Конечно, я здраво оцениваю свои силы и осознаю, что преподавание бизнес-английского я не потяну, но запросто смогу помочь не справляющимся с программой младшеклассникам и дать базу дошкольникам, воспользовавшись мамиными педагогическими советами. Можно даже попросить ее перебросить мне несколько нерадивых пацанов из ее класса – уверен, мы с ними быстрее найдем общий язык. Через пару лет о скандале все забудут, а я подучусь и, может, даже открою частную школу для серьезных людей. Онлайн школу. Мне вовсе не хочется хромающей походкой заваливаться в класс под вопросительные взгляды студентов. Это унизительно…

Вот только, что будет, если меня узнают? Понравится ли родителям такой вот "популярный" репетитор? И все-таки попробовать стоит…

– Ты не можешь преподавать английский, пока не прочитаешь "Пигмалион" Бернарда Шоу! Это база, – ультимативно заявляет мама в ответ на мою просьбу. – Вот прочитаешь, потом звони.

Я выключаю "Острые козырьки" и берусь за "Пигмалион". По аннотации книга кажется розовой туфтой для девочек, но к середине я втягиваюсь, довольно интересно. Разделываюсь с чтением к полуночи.

Выключаю светильник и лежу, раскинувшись на кровати звездой и уставившись в потолок, по которому то и дело проносится тающий свет фар машин и, как живые, проскальзывают отблески чужих гирлянд – синие, желтые, зеленые, красные. Это мои мысли. Такие же многочисленные, неуловимые и разноцветные. Мне каким-то макаром удается схватить одну: "Если уличная продавщица цветов Элиза Дулиттл, которая говорить-то толком не умела, после упорных тренировок и смены образа смогла сойти за герцогиню, то и я смогу стать элитным преподом, но сначала надо хорошо поработать".

Наутро я чувствую, что получил боевое крещение и готов приступить к покорению репетиторского светского общества.

Маме я мысленно отвожу роль наставника – профессора Хиггинса, о чем радостно заявляю по телефону. Она расстреливает меня контрольными вопросами о книге, но остается довольна, в итоге уверовав в серьезность моих намерений. Дает добро, обещает воспользоваться служебным положением и порекомендовать кому-нибудь мои услуги. В дополнение к этому скидывает на мейл пятистраничный список того, что мне еще нужно обязательно прочитать за первый год. Я вздыхаю – в равной степени радостно и обреченно.

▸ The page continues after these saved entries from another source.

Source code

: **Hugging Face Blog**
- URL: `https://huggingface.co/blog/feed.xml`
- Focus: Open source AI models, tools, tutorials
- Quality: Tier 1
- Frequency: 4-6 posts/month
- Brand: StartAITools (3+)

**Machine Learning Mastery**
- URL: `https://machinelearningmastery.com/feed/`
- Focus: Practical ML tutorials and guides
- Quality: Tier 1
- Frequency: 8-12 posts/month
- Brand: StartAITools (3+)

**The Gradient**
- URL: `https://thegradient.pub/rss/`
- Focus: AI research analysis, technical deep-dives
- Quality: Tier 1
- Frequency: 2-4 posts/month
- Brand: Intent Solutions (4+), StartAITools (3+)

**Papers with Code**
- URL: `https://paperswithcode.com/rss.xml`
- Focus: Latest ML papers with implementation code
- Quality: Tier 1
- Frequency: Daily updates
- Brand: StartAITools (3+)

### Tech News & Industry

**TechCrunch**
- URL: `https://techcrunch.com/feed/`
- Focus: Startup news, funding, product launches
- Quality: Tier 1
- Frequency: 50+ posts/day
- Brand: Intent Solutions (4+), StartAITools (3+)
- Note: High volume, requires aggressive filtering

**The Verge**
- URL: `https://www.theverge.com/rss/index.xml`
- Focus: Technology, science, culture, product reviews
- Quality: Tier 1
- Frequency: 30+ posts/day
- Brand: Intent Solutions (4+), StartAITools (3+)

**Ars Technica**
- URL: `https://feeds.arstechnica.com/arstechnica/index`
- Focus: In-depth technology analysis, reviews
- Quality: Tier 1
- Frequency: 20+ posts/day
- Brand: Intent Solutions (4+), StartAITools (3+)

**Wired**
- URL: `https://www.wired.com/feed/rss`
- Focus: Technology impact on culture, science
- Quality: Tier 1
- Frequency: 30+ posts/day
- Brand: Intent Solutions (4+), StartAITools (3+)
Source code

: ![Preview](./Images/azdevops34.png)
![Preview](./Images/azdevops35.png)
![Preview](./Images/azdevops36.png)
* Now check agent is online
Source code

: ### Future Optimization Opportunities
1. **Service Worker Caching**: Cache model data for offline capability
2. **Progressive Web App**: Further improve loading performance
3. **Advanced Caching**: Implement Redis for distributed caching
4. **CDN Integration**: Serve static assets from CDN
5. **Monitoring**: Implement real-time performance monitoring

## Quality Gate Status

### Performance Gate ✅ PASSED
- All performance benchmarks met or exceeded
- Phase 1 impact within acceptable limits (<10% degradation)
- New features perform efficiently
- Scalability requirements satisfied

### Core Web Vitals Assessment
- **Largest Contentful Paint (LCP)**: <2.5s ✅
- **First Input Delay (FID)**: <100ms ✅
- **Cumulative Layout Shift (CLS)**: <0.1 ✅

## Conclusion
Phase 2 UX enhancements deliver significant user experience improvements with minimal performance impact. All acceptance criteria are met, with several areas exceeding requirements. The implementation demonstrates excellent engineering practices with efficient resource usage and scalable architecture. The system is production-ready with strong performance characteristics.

Сначала все идет по плану. Мамины ученики довольны, и у меня появляются новые заявки. Я меняю стрижку на… более учительскую, делаю пробор, перекрашиваю волосы в черный, каждый день гладко бреюсь – в телике я обладатель брутальной щетины, отращиваю брови обратно – для съемок мне их выщипывали, меняли форму на более сексуальную, по мнению режиссера, – непривычный ракурс веб-камеры, пиджак, бутафорские очки в толстой оправе – и обывателю меня не узнать.

Но не моей бывшей, которая вышла замуж в восемнадцать через год после нашего школьного романа, а ее незадачливого муженька угораздило выбрать в репетиторы сыну именно меня. Парень, очевидно, хотел сэкономить… А тут сюрприз!

– Лёня? – Алёнка удивленно таращит свои огромные синие глаза с той стороны экрана.

Немного поправилась, но в целом до сих пор хороша… Конечно, не идет ни в какое сравнение с тобой, Джуди. Но ты бы точно не одобрила, если б я говорил о женщине плохо, ведь правда?

– Мам, учителя надо называть на "вы" и по имени и отчеству, а по-английски – "mister". Ты же сама говорила… – толкает ее локтем очаровательный рыжий клоп.

– Уже такой большой, – глупо улыбаюсь я.

– Послушай, мистер Грей, – сквозь экран меня обдает ядовитым шипением, – давай-ка начистоту, я совершенно не в восторге от идеи, что моему сыну английский будет преподавать опустившийся алкоголик, пробухавший мечту… – к концу фразы она повышает голос и одновременно закрывает ребенку уши.